Margarethe Maria Von Glehn Luther

Margarethe describes finding her art.                                                                       HOME


Julie Anna Saefftigen v. Glehn
Grandmamma Glehn (Julie) was a power house, as the American expression goes. She decided that I must exclusively wear embroidered white dresses. Every evening my hair was to be wound around curlers and then each morning the curls were to be shaped with a curling iron. I hated that of course, because it was so boring. She decided that I only ate a certain kind of chocolate and refused all gifts of other kinds of chocolate: " She won’t eat that". I was unhappy, because I certainly would have. Furthermore she was convinced that I had to be some kind of a Wunderkind, because there was so much talent in the family that it all just had to be condensed in my small person. When I was all of four years old I was to have painting lessons. Hence a well known painter, Clara Feodorovna Zeidler was summoned from St. Petersburg to develop my great talent. She only taught master classes. Child psychology had not evolved yet. The first lesson required that I should draw and then paint an autumnal chestnut leaf exactly and realistically. I erased and erased until the paper had holes in it; she then spent the rest of the lesson doing the task herself; but that meant "Blood and Tears" for me. For her last class Clara brought in a black felt hat with an upturned rim decorated with a bunch of cock feathers. Then she handed me a large white sheet of paper and a large piece of charcoal. It was the ugliest hat I had ever seen and I hated it. Well, trust a four-year old with a piece of coal and force her to draw a thing she hates with it !!!!! The coal ended up all over my white dress and on my face. When grandmother came into the room, her Forget-me-not blue eyes rolled out of their sockets. All my clothes were sent to the laundry, I myself was sent to the bathroom, and Clara Feodorovna went back to St. Petersburg.

My aunt Agnes, the pianist, was next: trying to teach me to make music. I soldiered on and made it up to Schumann’s "Happy Farmer" which I played so beautifully that the entire family left the room. I was a flop. My father had his turn when I turned seven years old. He posed a glass square ash tray in front of me and bade me draw it. I had no clue about perspective, and so everything repeated itself: I erased until holes appeared in the paper, but the ash tray obstinately refused to appear standing up, there always was one side dropping off. After an hour’s time my father came in to check my progress. He took a look at my desperate efforts and said angrily: " You did that very poorly". He took the ash tray and the drawing pad and withdrew to his room. I was a zero and no good and totally below average. A failure. And I continued to be that in his view. He had dreamed that I as a twelve- year old would be standing on a stage playing a violin concerto by Mozart. Instead I baked cakes in the sand box.

Agnes at the piano

Margarethe at age 8

I was a late bloomer. When as a nine years old I came to Zigahnen, I started to draw on my own. And I started to make up stories, telling them to Lotte at night. They were extremely dramatic, sad stories: the stage was littered with corpses of the heroes, I bawled at their tragic fates. My one comfort was to draw their burial sites. I remember a tomb by the sea with a simple wooden cross underneath a tree; there my hero rested and listened to the swell of the waves and the wind in the branches. Sometimes he rested in a white marble temple in a cypress garden or under a gothic arch carved into a rock with torches blazing in eternity and a guard of honor with drawn swords. I shed hot tears for my stories and the deaths of my heroes.

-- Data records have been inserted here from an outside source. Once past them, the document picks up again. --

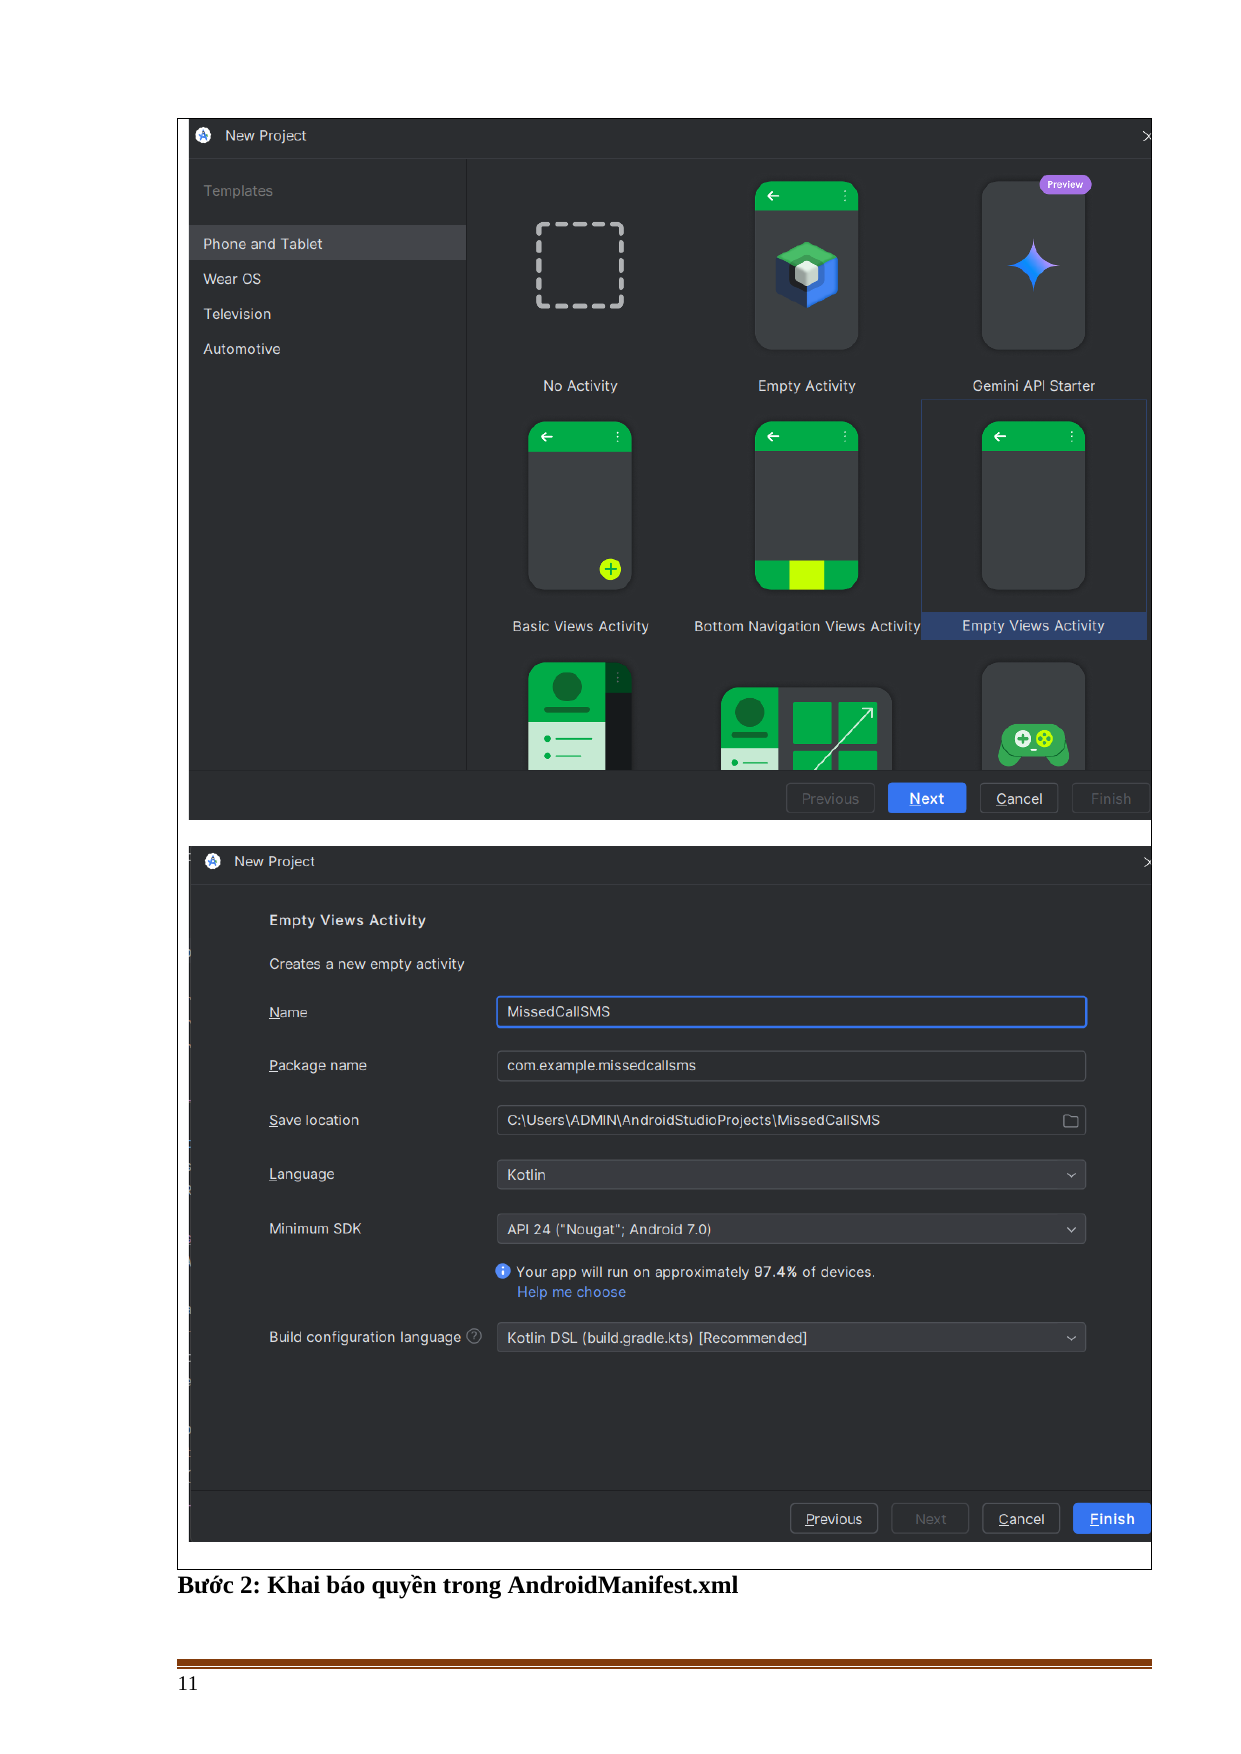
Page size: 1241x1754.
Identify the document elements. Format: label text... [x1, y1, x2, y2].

picture [188, 846, 1152, 1542]
text Bước 2: Khai báo quyền trong AndroidManifest.xml [177, 1570, 1152, 1598]
picture [188, 119, 1152, 820]
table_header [178, 119, 1151, 1569]
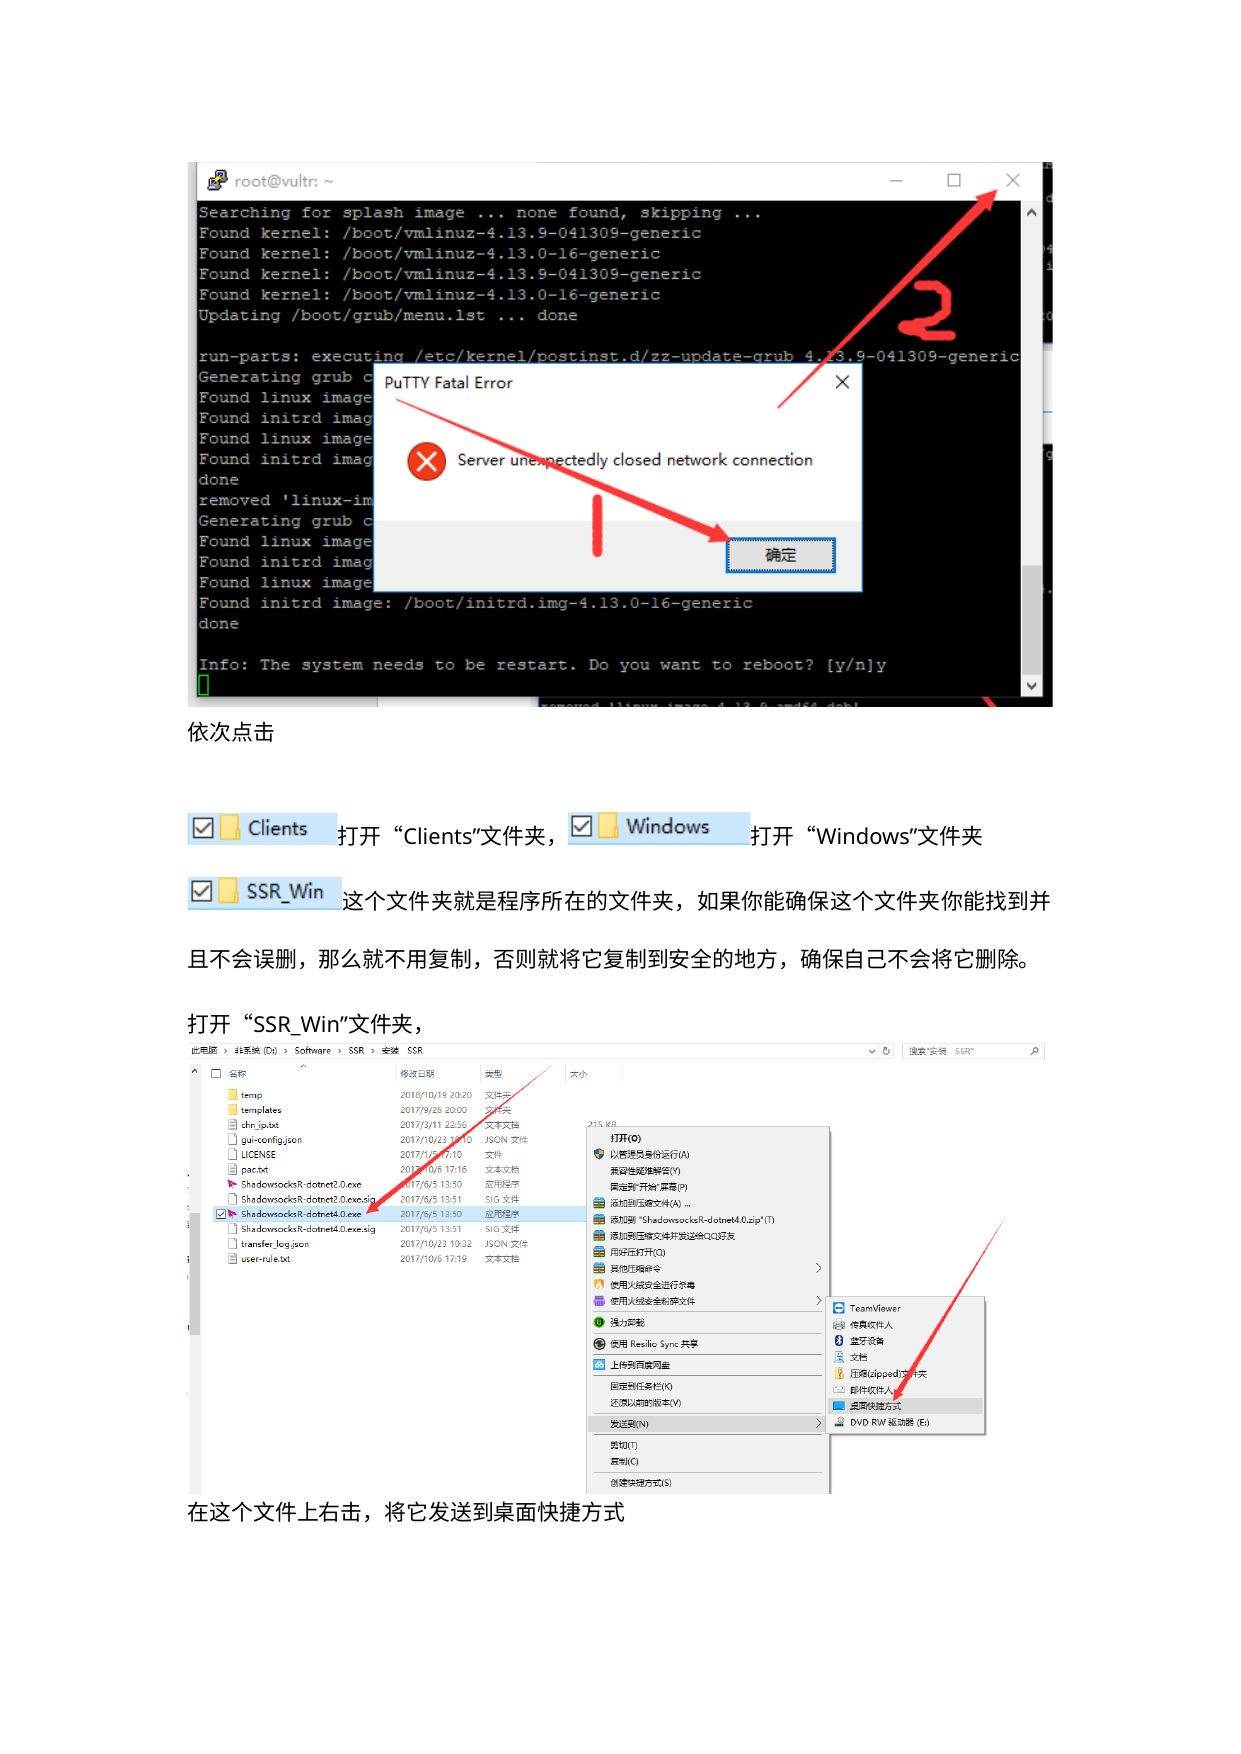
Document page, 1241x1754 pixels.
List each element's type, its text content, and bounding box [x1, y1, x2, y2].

picture [187, 1039, 1053, 1494]
text 依次点击 [187, 714, 1053, 747]
picture [567, 812, 751, 845]
picture [187, 877, 343, 910]
text 打开“SSR_Win”文件夹， [187, 1007, 1053, 1039]
text 在这个文件上右击，将它发送到桌面快捷方式 [187, 1494, 1053, 1527]
picture [187, 813, 338, 845]
picture [187, 162, 1053, 707]
text 这个文件夹就是程序所在的文件夹，如果你能确保这个文件夹你能找到并且不会误删，那么就不用复制，否则就将它复制到安全的地方，确保自己不会将它删除。 [187, 877, 1053, 974]
text 打开“Clients”文件夹，打开“Windows”文件夹 [187, 812, 1053, 877]
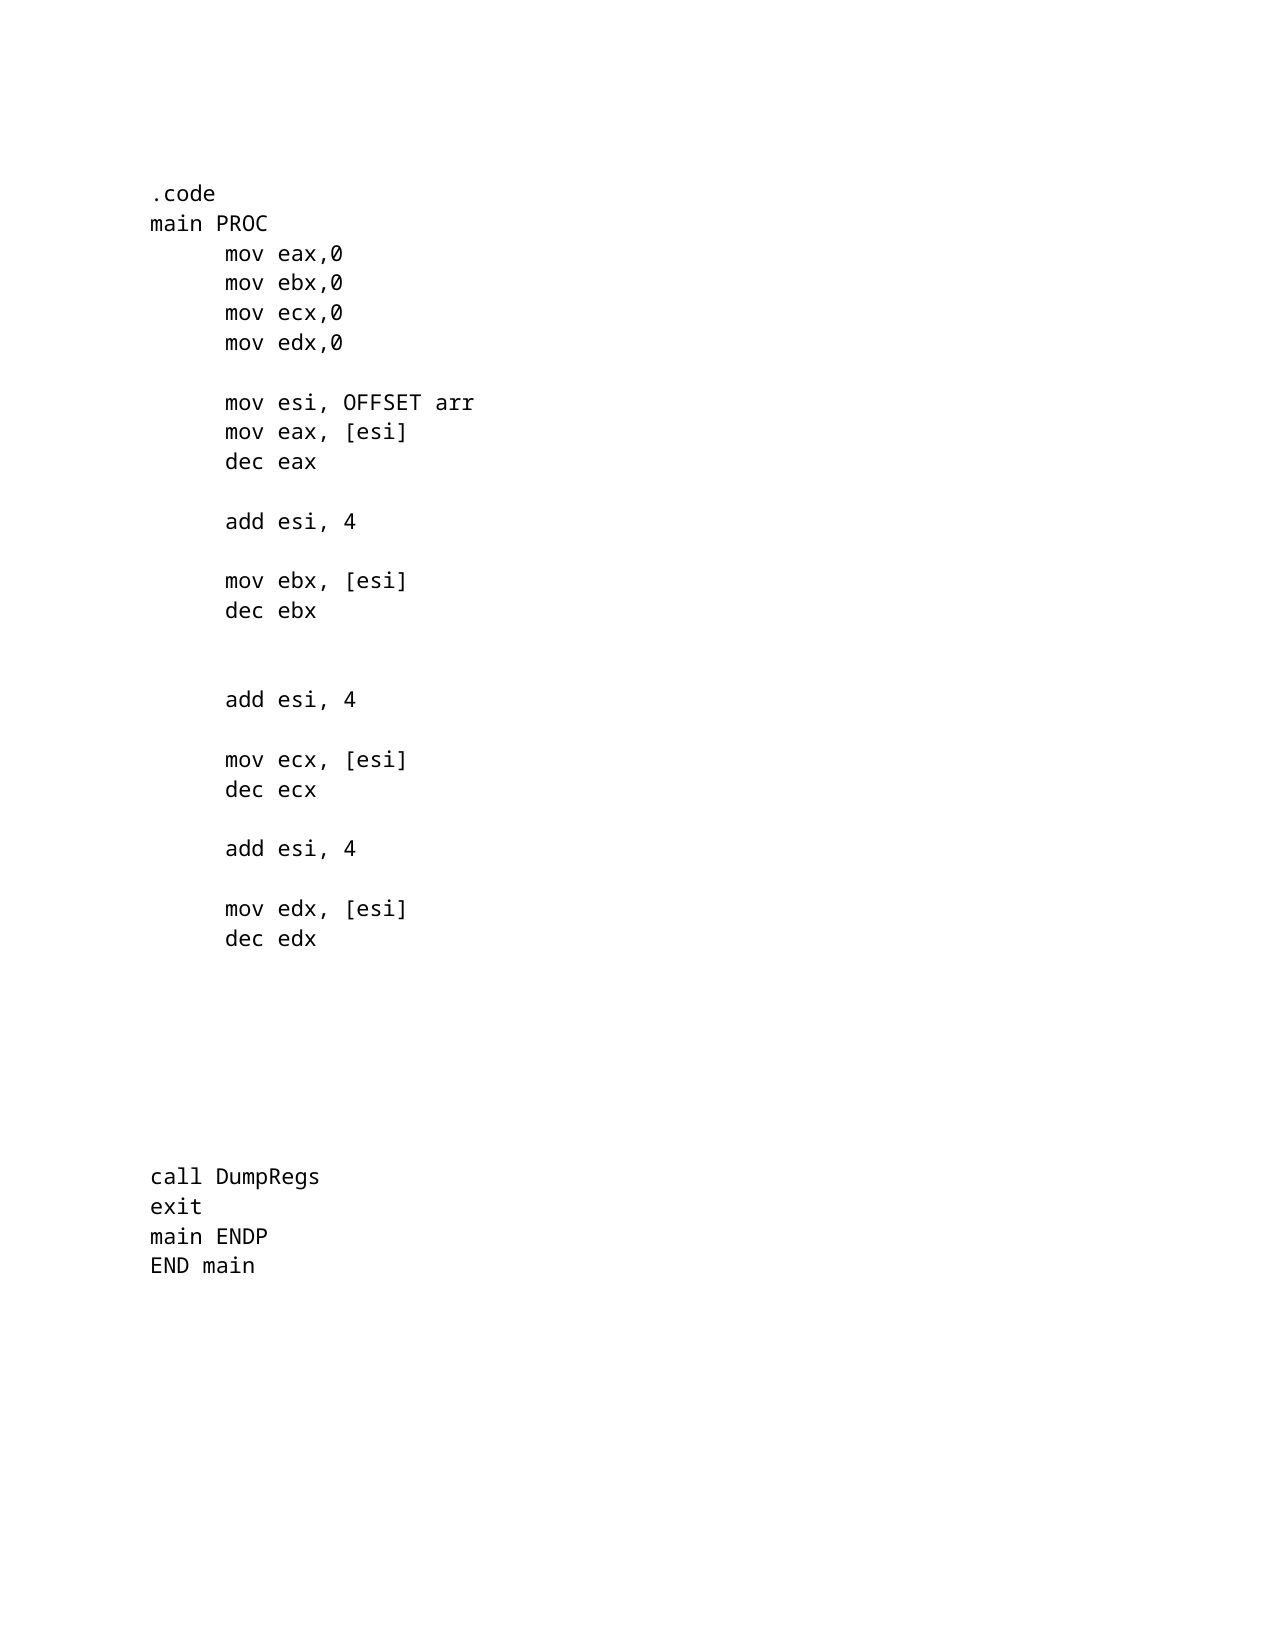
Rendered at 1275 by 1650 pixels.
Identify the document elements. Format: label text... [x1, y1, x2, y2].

text dec ebx [150, 595, 1125, 625]
text dec eax [150, 446, 1125, 476]
text mov ebx, [esi] [150, 565, 1125, 595]
text add esi, 4 [150, 684, 1125, 714]
text mov edx,0 [150, 327, 1125, 357]
text mov ebx,0 [150, 267, 1125, 297]
text dec edx [150, 923, 1125, 953]
text mov ecx,0 [150, 297, 1125, 327]
text main ENDP [150, 1221, 1125, 1251]
text add esi, 4 [150, 506, 1125, 536]
text END main [150, 1251, 1125, 1280]
text mov eax, [esi] [150, 416, 1125, 446]
text mov edx, [esi] [150, 893, 1125, 923]
text main PROC [150, 208, 1125, 238]
text exit [150, 1191, 1125, 1221]
text mov ecx, [esi] [150, 744, 1125, 774]
text call DumpRegs [150, 1161, 1125, 1191]
text mov eax,0 [150, 238, 1125, 267]
text dec ecx [150, 774, 1125, 804]
text .code [150, 178, 1125, 208]
text add esi, 4 [150, 833, 1125, 863]
text mov esi, OFFSET arr [150, 387, 1125, 416]
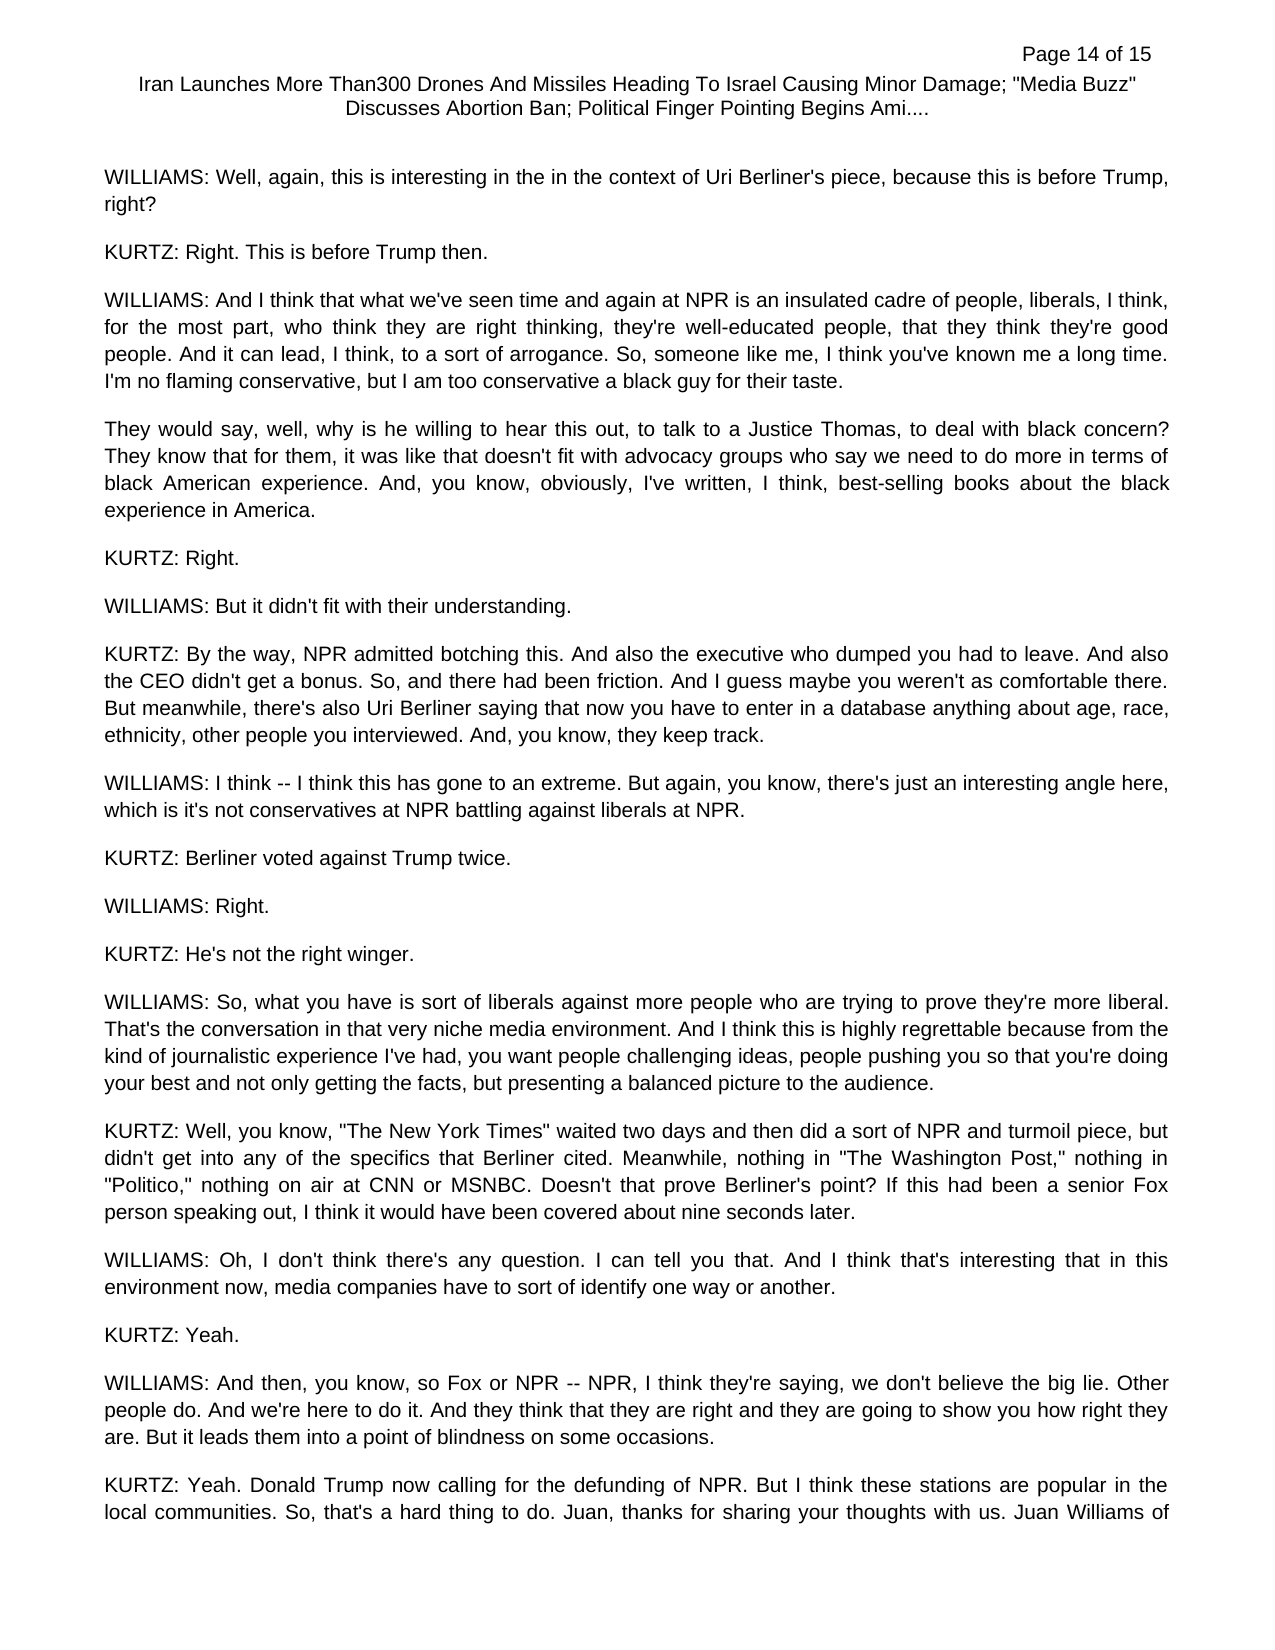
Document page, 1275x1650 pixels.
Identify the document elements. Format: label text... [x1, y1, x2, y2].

text KURTZ: Right. This is before Trump then. [104, 236, 1171, 263]
text KURTZ: He's not the right winger. [104, 938, 1171, 966]
text KURTZ: Right. [104, 543, 1171, 570]
text KURTZ: Well, you know, "The New York Times" waited two days and then did a sort of NPR and turmoil piece, but didn't get into any of the specifics that Berliner cited. Meanwhile, nothing in "The Washington Post," nothing in "Politico," nothing on air at CNN or MSNBC. Doesn't that prove Berliner's point? If this had been a senior Fox person speaking out, I think it would have been covered about nine seconds later. [104, 1116, 1171, 1224]
text WILLIAMS: Oh, I don't think there's any question. I can tell you that. And I think that's interesting that in this environment now, media companies have to sort of identify one way or another. [104, 1245, 1171, 1299]
text WILLIAMS: So, what you have is sort of liberals against more people who are trying to prove they're more liberal. That's the conversation in that very niche media environment. And I think this is highly regrettable because from the kind of journalistic experience I've had, you want people challenging ideas, people pushing you so that you're doing your best and not only getting the facts, but presenting a balanced picture to the audience. [104, 986, 1171, 1095]
text KURTZ: Yeah. [104, 1320, 1171, 1347]
text KURTZ: Berliner voted against Trump twice. [104, 843, 1171, 870]
text WILLIAMS: But it didn't fit with their understanding. [104, 591, 1171, 618]
text KURTZ: By the way, NPR admitted botching this. And also the executive who dumped you had to leave. And also the CEO didn't get a bonus. So, and there had been friction. And I guess maybe you weren't as comfortable there. But meanwhile, there's also Uri Berliner saying that now you have to enter in a database anything about age, race, ethnicity, other people you interviewed. And, you know, they keep track. [104, 638, 1171, 747]
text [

When I was 12 or 13 years old I saw a silhouette in a shop window in Marienwerder – I believe it was a Madonna. That turned out to be my fate. When we returned home to Zigahnen, I didn’t bother to take off my fur coat, but grabbed a scissor and some paper and began to cut a fairy, but she had no neck. Then I learned to cut in front of a mirror. So it went all my life long. I had to cut until this very day. This year I will celebrate my 60th anniversary. I have told this story many times in my silhouette lectures, and people have always been amused by it.